§ **Extrait fourni**

Aspects géopolitiques
Les pays producteurs à grande échelle des végétaux nécessaires à la confection de produits stupéfiants trouvent dans ces productions agricoles et leur transformation sommaire (parce que la chimie en question est basique n’en déplaise à leurs gourous) en dérivés de médiocre qualité (résine, huile, héroïne, cocaïne) les moyens de financer l’acquisition d’armes de guerre (Liban, Afghanistan, Birmanie, Colombie… Salvador) auprès des pays producteurs d’armes et de munitions.
La production extensive de pavot reste pour la plupart des pays concernés le seul moyen de se procurer les devises grâce auxquelles ils peuvent régler leurs fournitures militaires et paramilitaires. Les pays producteurs et exportateurs d’armes se confrontent au paradoxe (encore un) de la pénalisation. Elle réclame de laisser prospérer chez eux le trafic de drogue pour espérer écouler ses propres productions et obtenir le règlement de leur livraison (armes, munitions, fournitures militaires).
Le précédent historique de la révolte des Boxers montre qu’une opposition populaire et violente à ce « gentleman agreement » : armes contre drogue, peut entraîner une déstabilisation des organisateurs de cet échange malsain dont ils croyaient en demeurer longtemps les bénéficiaires.
Cette approche géopolitique suppose que le ou les pays consommateurs nets de produits stupéfiants : par hasard, ils correspondent au club des pays exportateurs d’armes, prennent la mesure de l’impact commercial et financier sur leur propre industrie (principalement d’armement). Cette branche industrielle doit se préparer, suivant la légalisation, à l’effondrement de la solvabilité de certains de ses clients indirects (gouvernements autoritaires ou corrompus, groupes révolutionnaires, mafias, milices para-étatiques…) officieusement traités par les filières adéquates parce qu’officiellement on ne discute pas avec ces « gens là » !

§ **Données enregistrées**
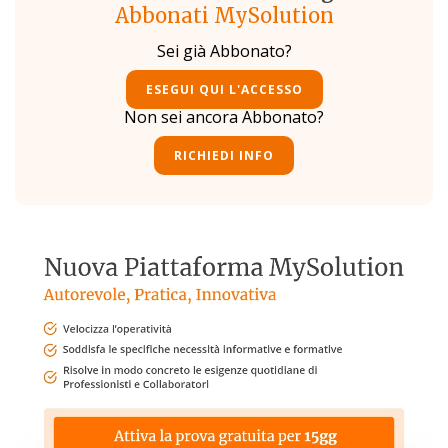
Abbonati MySolution
Sei già Abbonato?
ESEGUI QUI L'ACCESSO
Non sei ancora Abbonato?
RICHIEDI INFO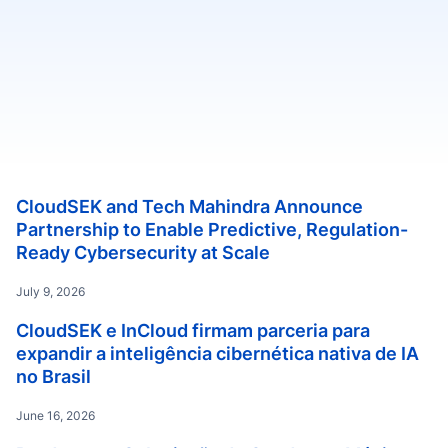
Baixe o kit de mídia
CloudSEK and Tech Mahindra Announce
Partnership to Enable Predictive, Regulation-
Ready Cybersecurity at Scale
July 9, 2026
CloudSEK e InCloud firmam parceria para
expandir a inteligência cibernética nativa de IA
no Brasil
June 16, 2026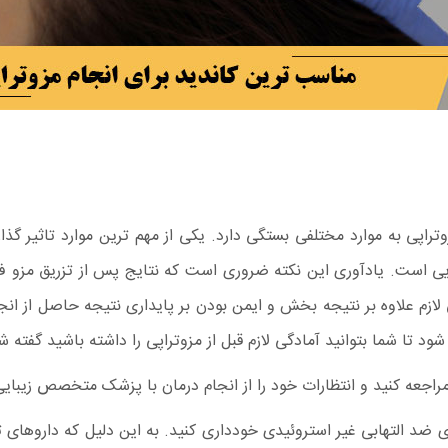
راپی به موارد مختلفی بستگی دارد. یکی از مهم ترین موارد تاثیر گذ
 زیبایی است. یادآوری این نکته ضروری است که نتایج پس از تزریق 
لازم علاوه بر نتیجه بخش و ایمن بودن بر پایداری نتیجه حاصل از انجا
شود تا شما بتوانید آمادگی لازم قبل از مزوتراپی را داشته باشید گفته 
های ضد التهابی غیر استروئیدی خودداری کنید. به این دلیل که داروهای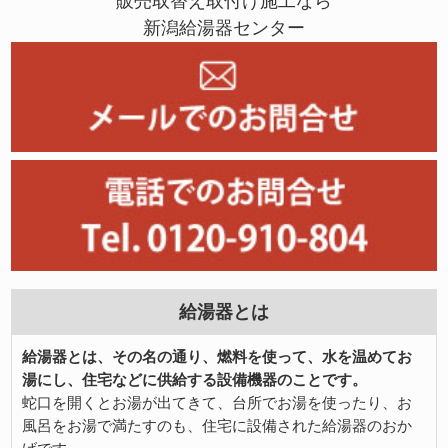
販売取替え取付け施工なら
新潟給湯器センター
給湯器とは
給湯器とは、その名の通り、燃料を使って、水を温めてお
湯にし、住宅などに供給する設備機器のことです。
蛇口を開くとお湯が出てきて、台所でお湯を使ったり、お
風呂をお湯で満たすのも、住宅に設備された給湯器のおか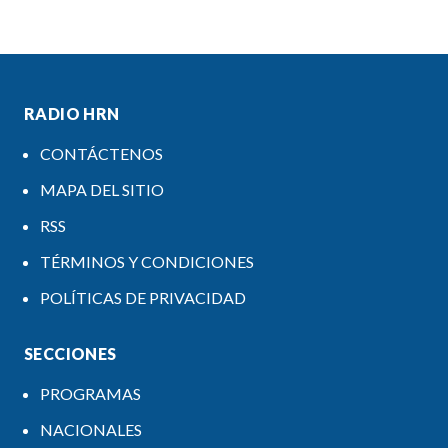
RADIO HRN
CONTÁCTENOS
MAPA DEL SITIO
RSS
TÉRMINOS Y CONDICIONES
POLÍTICAS DE PRIVACIDAD
SECCIONES
PROGRAMAS
NACIONALES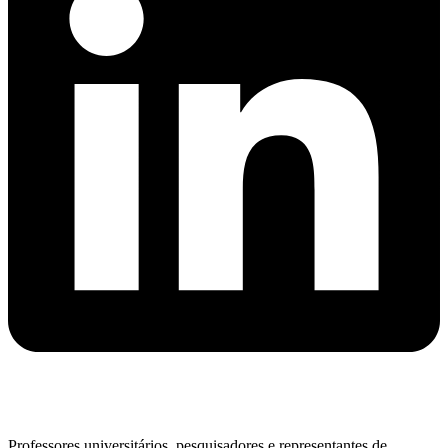
Professores universitários, pesquisadores e representantes de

§ **Consigne 1**
Réécrivez sous forme de liste le paragraphe de l'extrait fourni qui commence par « Cette approche géopolitique suppose », en conservant ses faits principaux.
§ **Consigne 2**
Prolongez l'extrait fourni, consacré aux aspects géopolitiques des stupéfiants, à partir de sa dernière phrase.

§ **Production attendue 1**
- Les pays consommateurs nets de stupéfiants, qui correspondent au club des pays exportateurs d'armes, doivent mesurer l'impact commercial et financier sur leur propre industrie, principalement d'armement.
- Avec la légalisation, cette industrie doit se préparer à l'effondrement de la solvabilité de certains de ses clients indirects : gouvernements autoritaires ou corrompus, groupes révolutionnaires, mafias, milices para-étatiques.
- Ces clients sont traités officieusement par les filières adéquates, car officiellement on ne discute pas avec eux.

§ **Production attendue 2**
Cette baisse significative ne doit pas affaiblir le rayonnement de la France (certains politiciens se persuadent, ou font semblant, qu’en prolongeant les pratiques actuelles ils le défendent) dans les pays aussitôt « aidés » par des pays moins « regardants ». Pour compenser le ralentissement prévisible de ces échanges bilatéraux, il est important d’impulser un programme de transfert de technologies non stratégiques de manière à ne pas ruiner les pays producteurs.
Leur déconfiture ne manquerait pas de les plonger dans une crise politique à l’issue incertaine pour eux comme pour nous. Fournir conformément aux orientations de la politique extérieure une aide, dénuée de nocivité, aux gouvernements qui devront gérer l’appauvrissement des populations dont les revenus provenaient pour l’essentiel de ces cultures n’est pas une option, c’est une nécessité.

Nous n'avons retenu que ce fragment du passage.